He's not a loner, by any means. He's just never been the kind of guy to give a damn.

"I don't go out every week and try to find bands and try to 'hang in the scene' kind of thing," he says. "I have trouble trying to keep up with all (my own friends) as opposed to being in a scene."

This sense of duty to friends and family permeates our discussion. Likewise, it's found an increasing presence his music. At 26, he established his career with "Ooh Ohh," a four-minute rock-reggae gem about smoking dope. Five years later, Wesley and his wife are expecting their first child, and along with it has come a new sense of responsibility.

"It's definitely given me a broader outlook on my life, for sure," he says.

Wesley will be recording a new album in the fall with a release date that will likely line up around the time his child is born.
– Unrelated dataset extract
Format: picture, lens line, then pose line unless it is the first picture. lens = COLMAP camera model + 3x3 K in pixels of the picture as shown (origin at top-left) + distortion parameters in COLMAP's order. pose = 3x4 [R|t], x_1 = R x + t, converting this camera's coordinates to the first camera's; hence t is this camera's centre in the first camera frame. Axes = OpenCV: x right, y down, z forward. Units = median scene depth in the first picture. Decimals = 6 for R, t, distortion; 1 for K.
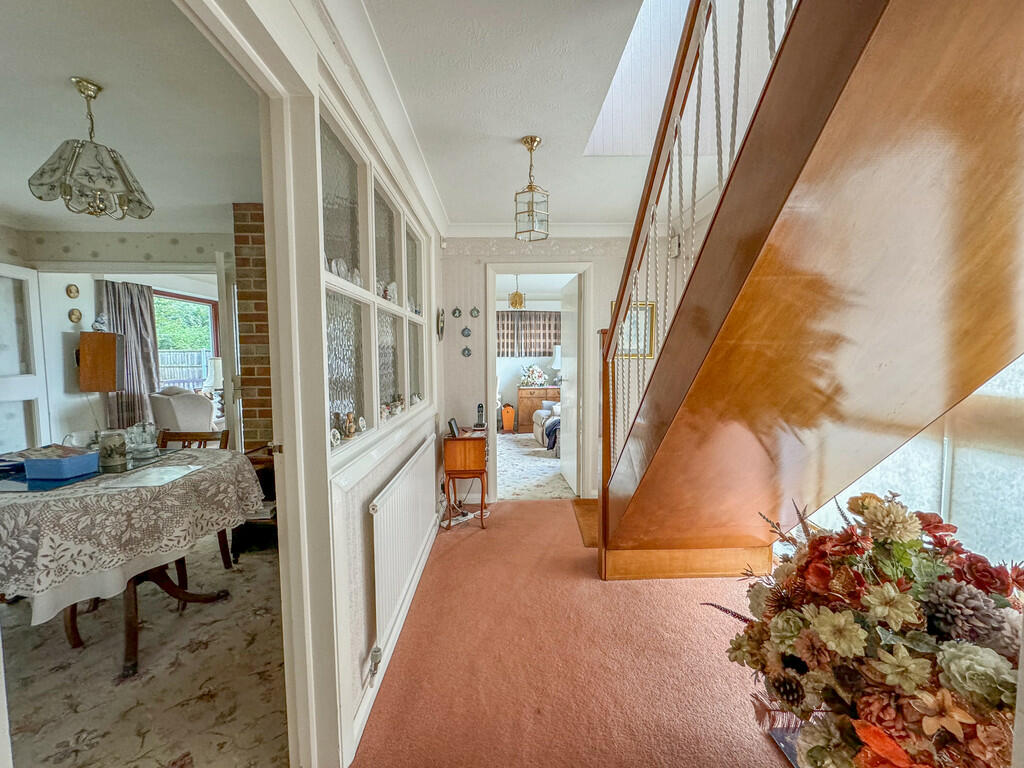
lens RADIAL K [[410.0, 0, 513.0], [0, 410.0, 382.4], [0, 0, 1]] dist [0.000516, 0.000046]
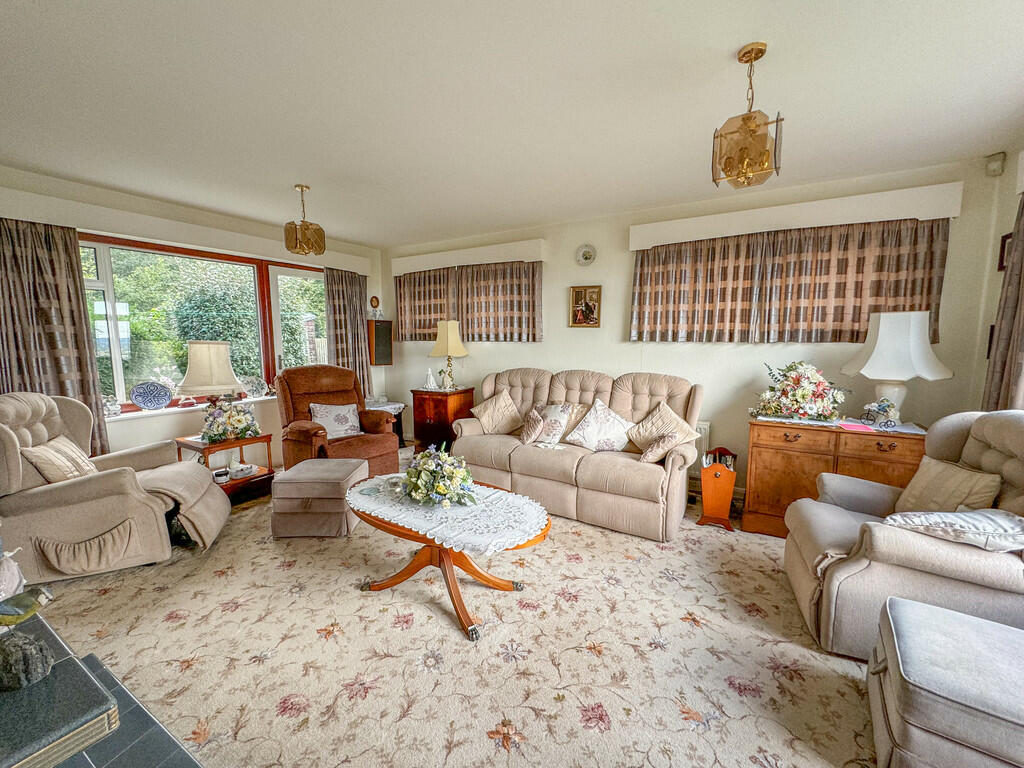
lens RADIAL K [[410.0, 0, 507.9], [0, 410.0, 388.9], [0, 0, 1]] dist [0.000516, 0.000046]
pose [[0.840571, 0.069541, -0.537219, 0.026201], [-0.038563, 0.996891, 0.068705, -0.033312], [0.540327, -0.037034, 0.840640, 0.496542]]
He says that the lyrical content of his new songs (a few of which have already been recorded) reflect this new stage of his life with deeper, more heartfelt ruminations of adulthood and newfound responsibility. It's a considerable step for an artist who owes much of his career to a song about lighting up joints.
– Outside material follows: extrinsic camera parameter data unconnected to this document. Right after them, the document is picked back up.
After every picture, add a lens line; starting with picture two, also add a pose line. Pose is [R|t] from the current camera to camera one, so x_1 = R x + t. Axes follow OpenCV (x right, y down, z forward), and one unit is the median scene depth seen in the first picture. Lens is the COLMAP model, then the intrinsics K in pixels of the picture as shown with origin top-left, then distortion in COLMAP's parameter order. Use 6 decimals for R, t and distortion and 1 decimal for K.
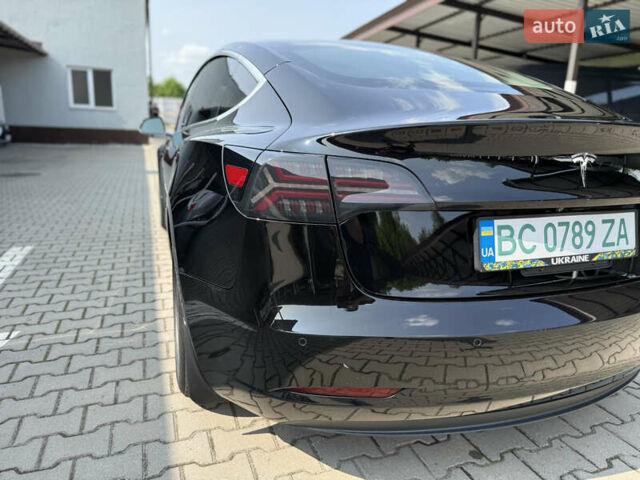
lens RADIAL K [[444.5, 0, 320.0], [0, 444.5, 240.0], [0, 0, 1]] dist [0.099576, -0.163056]
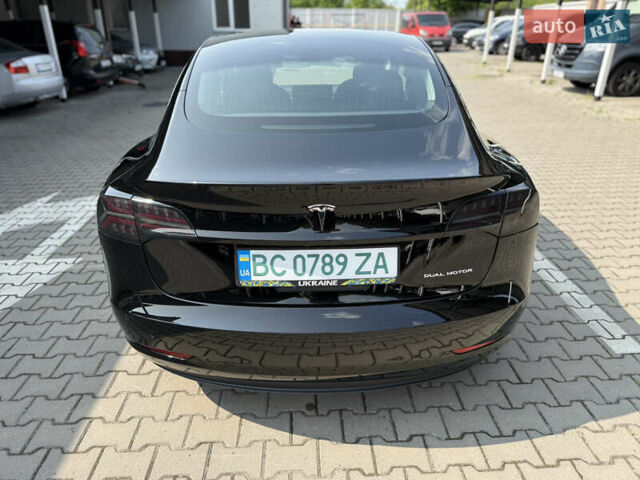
lens RADIAL K [[451.6, 0, 319.9], [0, 451.6, 237.1], [0, 0, 1]] dist [0.026368, -0.045981]
pose [[0.944953, 0.102289, -0.310807, 0.935901], [-0.043871, 0.980911, 0.189446, -0.325794], [0.324252, -0.165382, 0.931402, -0.176623]]
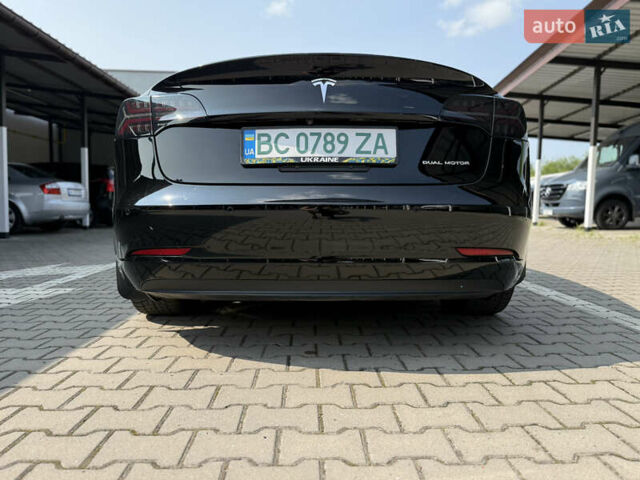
lens RADIAL K [[452.3, 0, 321.3], [0, 452.3, 244.4], [0, 0, 1]] dist [-0.000396, -0.005737]
pose [[0.941273, -0.003411, -0.337630, 0.994695], [-0.055681, 0.984690, -0.165179, 0.501554], [0.333024, 0.174279, 0.926672, -0.184680]]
"It's definitely a huge positive influence on my life. I've been looking for something like this for a long time and I feel like my life needed something like this and it will be definitely be something new," he said.

Musically, says Wesley, the album will deal in much of what he's been doing already: reggae-inflicted rock with a few diversions into country-tinged ballads and alt-rock stompers.

"I don't have a filter with music," he says, adding that he writes music in the same way that he lives.

"I'm kind of all over the place with my life the way I feel about things. Some days I feel one way about something and other days I feel another way. I think that's just the constant evolution of being a human and being someone who's trying... to let the current take you where it goes."

He's had a remarkably successful career, considering he's had very little radio play outside of British Columbia and very few records sold. He sells his live show — or, really, he sells a certain lifestyle through his live show. He'll likely never sell 10 million records, and he's comfortable with that.

"The older I get and the longer I do this, the more I realize I'm not that kind of artist. I'm the kind of artist that, through my longevity and sincerity will hopefully be the lasting imprint of my (legacy). Hopefully I can keep doing this for another 20 years," he says.

His previous album, 2011's Livin' Easy, a 10-song culmination of all that he's done until this point, sporting a mature, crisper sound while leaning on the feel-good, reggae-influenced party anthems that have been his moneymaker for the past five years.

He conceived the album while cycling around the Vancouver Seawall and thought it complimented not only the content of his album, but his entire career up that point.

And, indeed, life has been easy. He admits he's doing nothing on this fine Monday afternoon. He went for a run around Stanley Park and after the interview he'll tackle some chores around his East Vancouver home. The sense of optimism that dominates his music is not put on: his entire life is devoted to positivity and living as easy a life as possible.

"It's not a hardline (philosophy). I just try to enjoy my life as much as I can. I love my life, I love my family, I love my wife, I love my friends and I try to live every day and do something every day. The only thing that I really try to make sure is that it's positive. After that, it is what it is," he says.